Requirement ::
From the data that follows, copy every line holding the string "down".

Material for this exercise ::
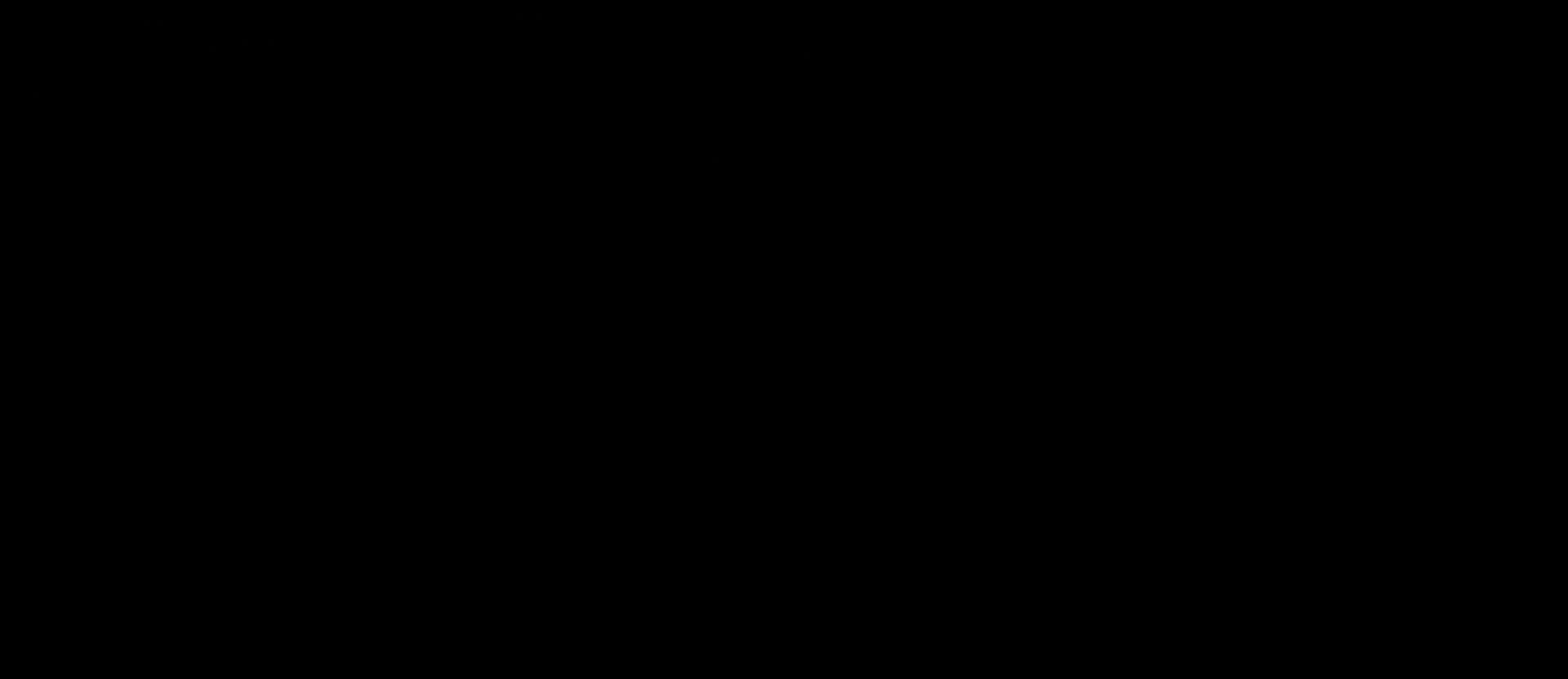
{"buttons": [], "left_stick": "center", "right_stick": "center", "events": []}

* * *

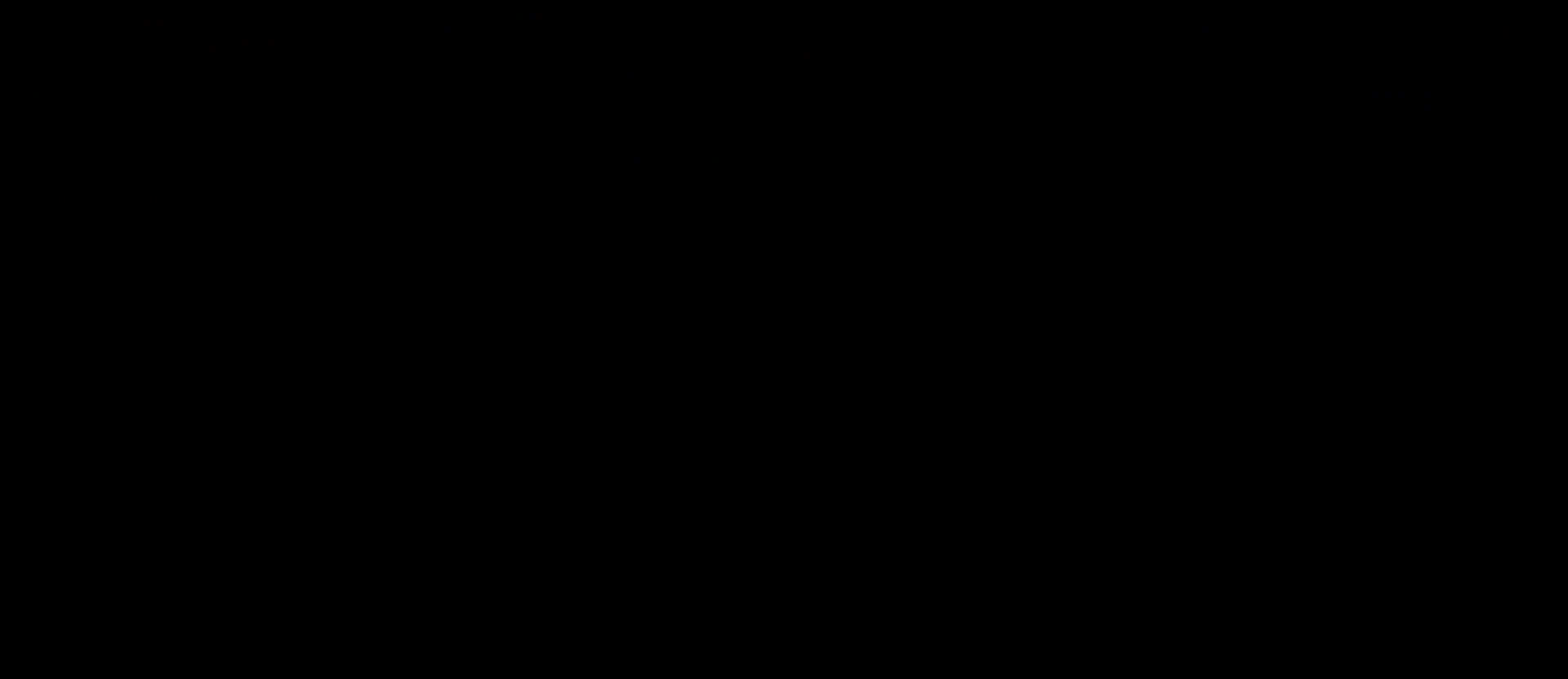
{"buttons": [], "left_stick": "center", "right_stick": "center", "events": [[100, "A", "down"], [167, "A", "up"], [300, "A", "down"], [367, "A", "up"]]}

==

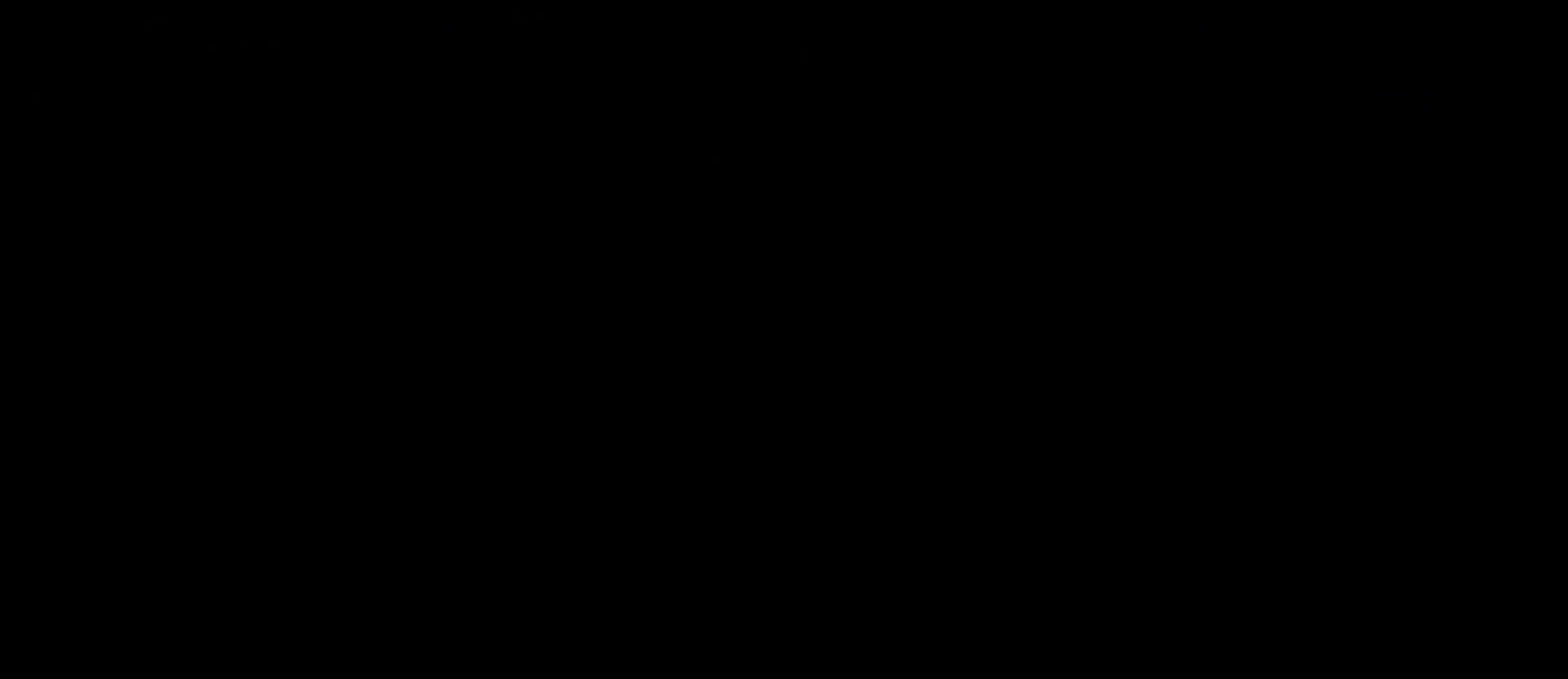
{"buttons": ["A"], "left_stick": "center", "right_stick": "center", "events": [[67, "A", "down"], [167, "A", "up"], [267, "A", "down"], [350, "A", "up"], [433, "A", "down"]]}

Answer box ::
{"buttons": [], "left_stick": "center", "right_stick": "center", "events": [[100, "A", "down"], [167, "A", "up"], [300, "A", "down"], [367, "A", "up"]]}
{"buttons": ["A"], "left_stick": "center", "right_stick": "center", "events": [[67, "A", "down"], [167, "A", "up"], [267, "A", "down"], [350, "A", "up"], [433, "A", "down"]]}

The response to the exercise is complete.